(Dataset entries)

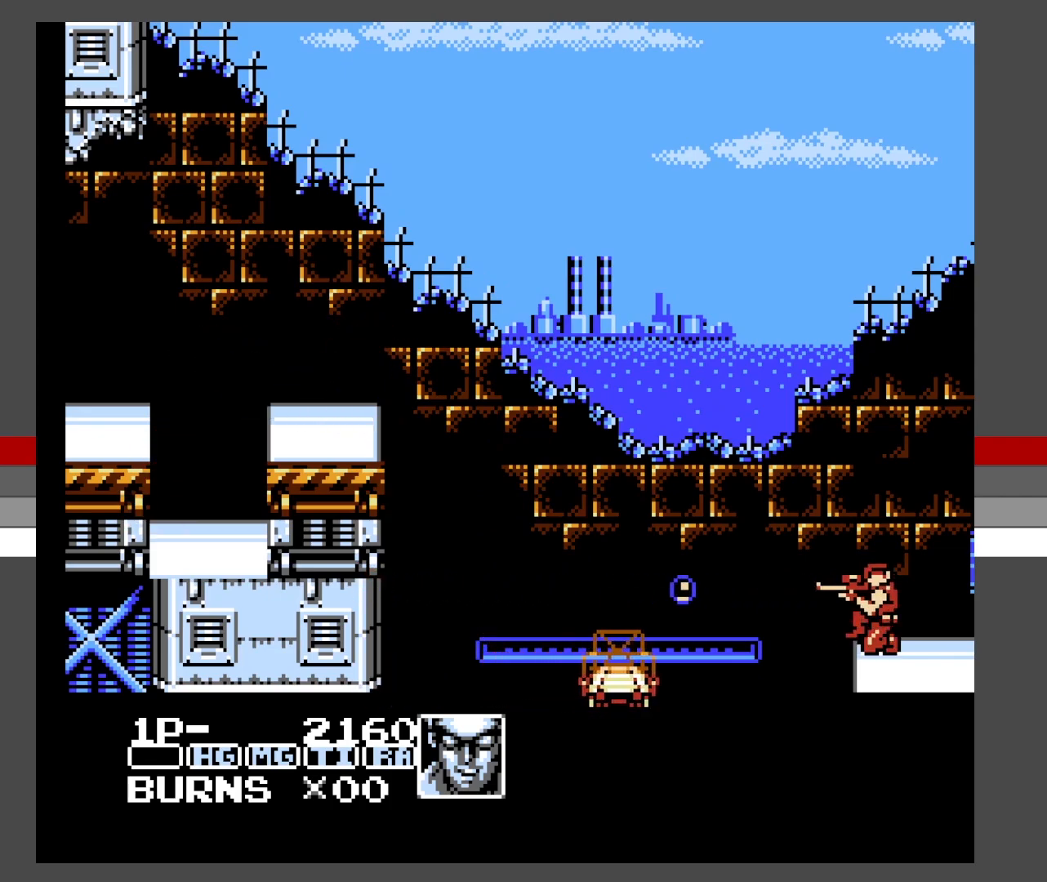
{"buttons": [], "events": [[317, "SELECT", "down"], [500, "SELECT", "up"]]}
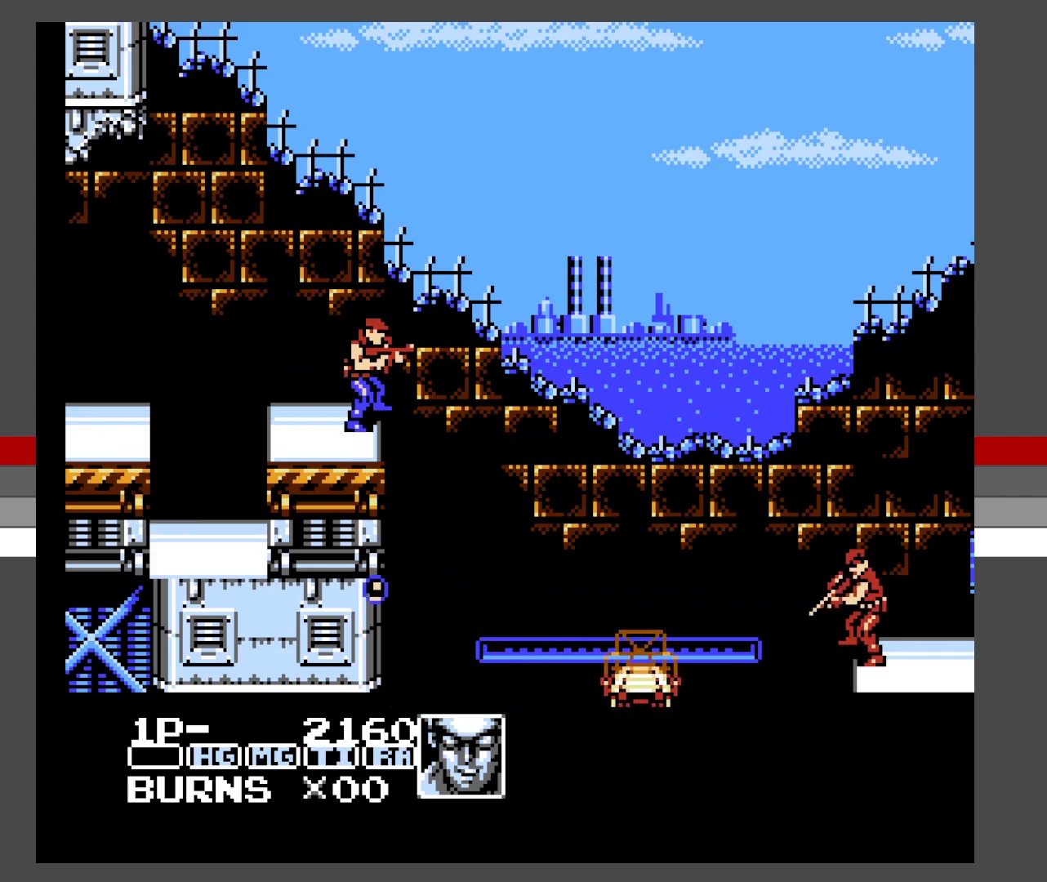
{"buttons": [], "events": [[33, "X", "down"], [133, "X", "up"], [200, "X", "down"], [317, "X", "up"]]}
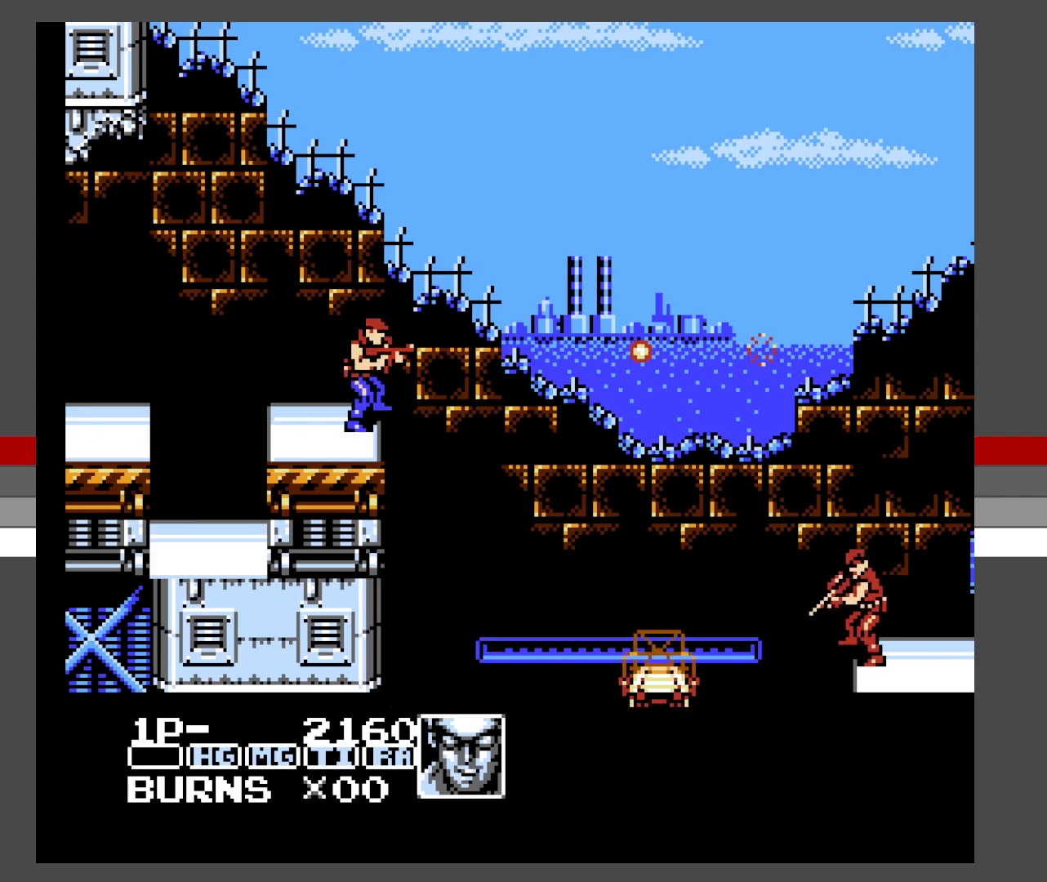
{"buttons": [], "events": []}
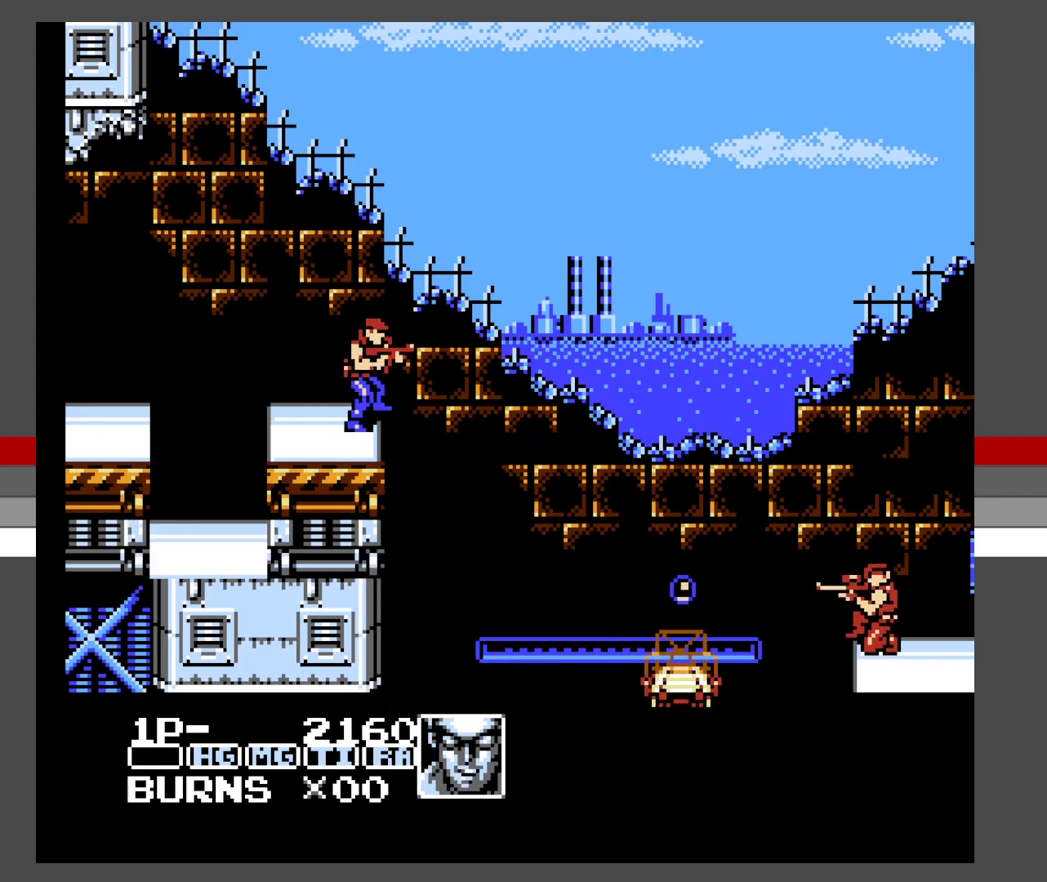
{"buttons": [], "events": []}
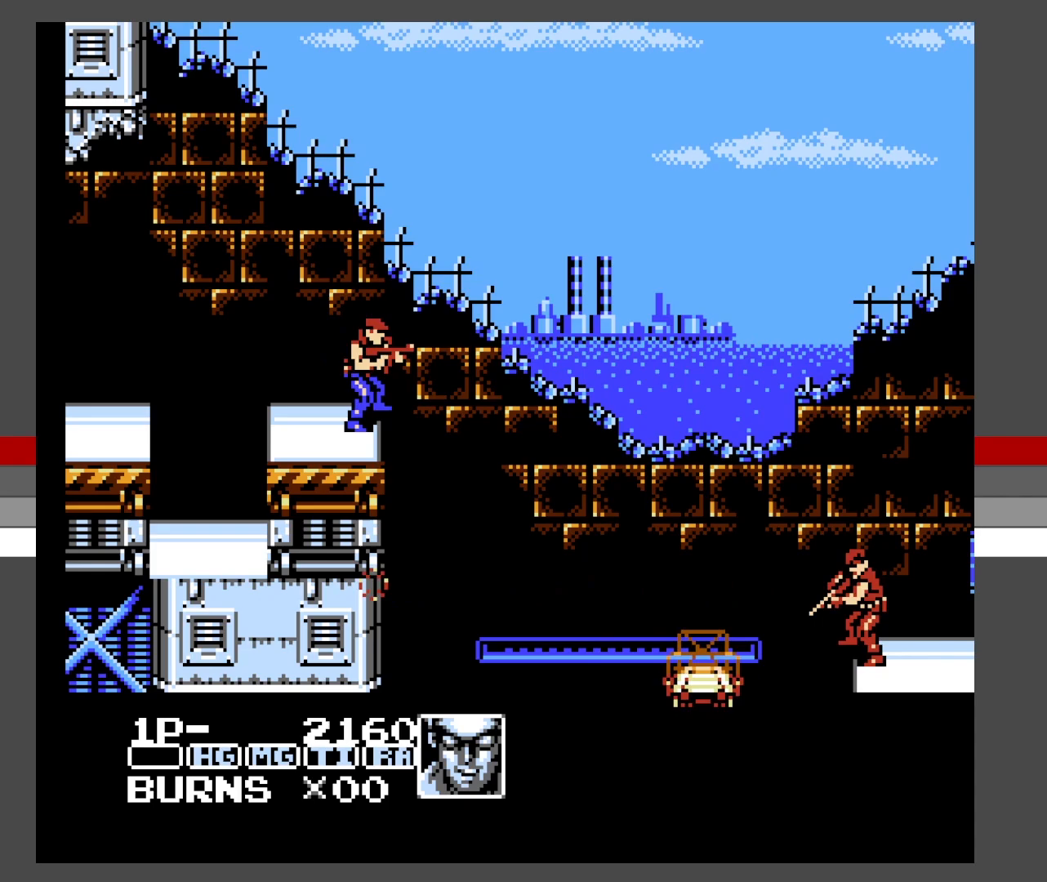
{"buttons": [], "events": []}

_TASK STATEMENT_
Only text belongs in the copy: repeat each line of the data exactly and leave out the pictures.

_RESPONSE BELOW_
{"buttons": [], "events": [[317, "SELECT", "down"], [500, "SELECT", "up"]]}
{"buttons": [], "events": [[33, "X", "down"], [133, "X", "up"], [200, "X", "down"], [317, "X", "up"]]}
{"buttons": [], "events": []}
{"buttons": [], "events": []}
{"buttons": [], "events": []}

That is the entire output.